Странно, вроде помогал он и защищал, но после его исчезновения в Приморье стало даже как–то спокойнее. До определённого момента.
1 июня 1905 года по старому календарю.
Четверг. Юнкерское училище имени адмирала Ушакова.
Всего сутки до прибытия принцессы!
После завтрака объявили, что на генеральную репетицию выйдет сам командир курса, он же заместитель начальника училища! Подполковник Козлов Виктор Григорьевич — офицер жёсткий, контуженный на всю голову, бывший артиллерист. Ротный со взводным забегали сразу вокруг знамённой группы. Да и всю роту окучили.
Торжественный марш в полном составе училища репетировать собрались!
Хромовые сапоги сорок пятого размера нашлись для меня перед самой репетицией уже вечером, и то каким–то чудом отыскались. Юнкер с третьего курса ворвался в казарму с ними, когда уже все стали выходить.
Скинул я свои сапоги, быстро портянки перемотал прям на полу и натянул эти. Чёрные хромовые сапоги блестят почище всяких медалей, смотрятся лучшим дополнением к парадной форме. Но жмут собаки, в правом носке что–то мешает, но не придал значения. Да и времени не осталось, погнал нас взводный торопливо в штаб знамя получать! Ещё по дороге ощутил дискомфорт под пальцами ноги. Но не до этого. На широком плацу три роты уже выстроились, а на трибуне офицеры собрались и целый городской оркестр. Нас только ждут.
Получил знамя в руки и немного отвлёкся от проблемы. Но когда промаршировали к плацу уже, как положено, некий осколок впился до острой боли прямо меж пальцев. На исходной я серьёзно забеспокоился. А тут команду объявляют протяжную на всё училище:
— Батальон! Внимание! Равнение на знамя! Смирррно!!
И оркестр, как бахнул! Забили барабаны, завыла труба. Двинула наша группа, как репетировали с левой ноги.
Тяну носок и полной стопой ударяю о вымощенный мелким камнем плац. Боль всё острее, но от удара приглушается малость.
— Так! Стоп! — Рявкнул с трибуны Козлов на середине пути. И оркестр тут же заглох, схлынула вся торжественность, и наплыло беспокойство о том, что один раз прогнать всё не получится!
Остановились и мы через два шага.
— Вторая рота! — Загремел бешеным голосом подполковник. — Что за повороты головы⁈ Вы рожи свои видели⁈ Командир роты, почему ваши юнкера на первой линии с выражениями, будто тужатся или рожают⁈
— Не могу знать, товарищ пол!
— Так разберитесь, кто кого там обрюхатил! А группа знамённая⁈ Юнкер со знаменем марширует великолепно, идеально! А три других охламона халяву гоняют!

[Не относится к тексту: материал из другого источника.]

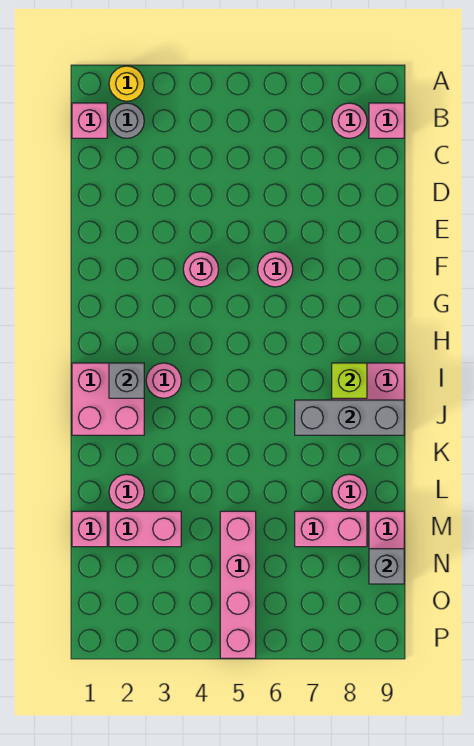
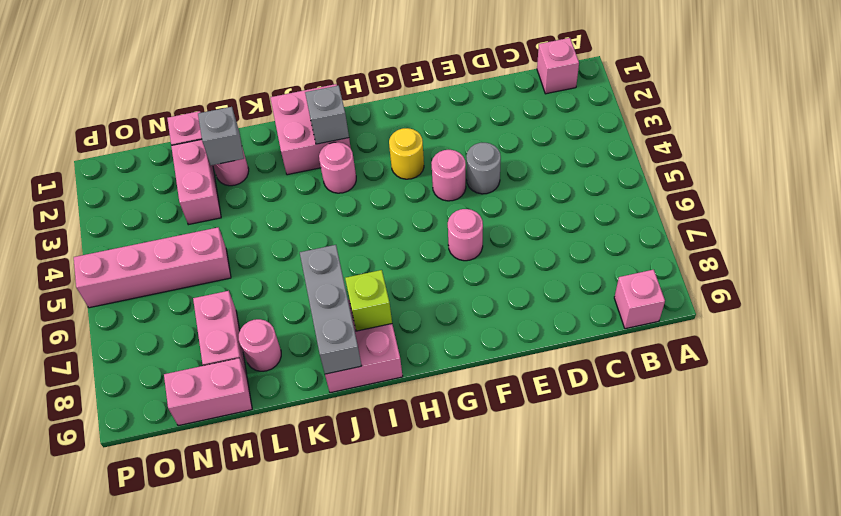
yellow round brick A2 level 1 -> yellow round brick G3 level 1
grey round brick B2 level 1 -> grey round brick E4 level 1
pink round brick B8 level 1 -> none
grey brick N9 level 2 -> grey brick L2 level 2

Ещё раз увижу, что коленки торчат, велю швабры примотать! Нога прямая должна быть! Юнкер слева — такое ощущение, что хромает, не выровнен шаг. Командир первой роты, что за подбор⁈
— Они лучшие, товарищ пол! — Отчеканил наш. — Переволновались просто.
— Переволновались, — повторил Козлов чуть спокойнее и рявкнул всё же: — Знамённая на исходную! Да не надо мне ваших строевых приёмов сейчас! Не тяните время, бегом марш!
Мало того, что осколок впился ещё сильнее, меня похвалили перед всем училищем! И теперь показывать, что мучаюсь или хромаю, никак нельзя. Только задорная улыбка и вышибленная из глаз слеза на ветру.
На репетиции для меня наступил ад. И я стал мысленно молить всех ребят, чтобы они поскорее исправили мне недочёты и выступили для Козлова идеально. Чтобы он не возвращал нас на исходную вновь и вновь.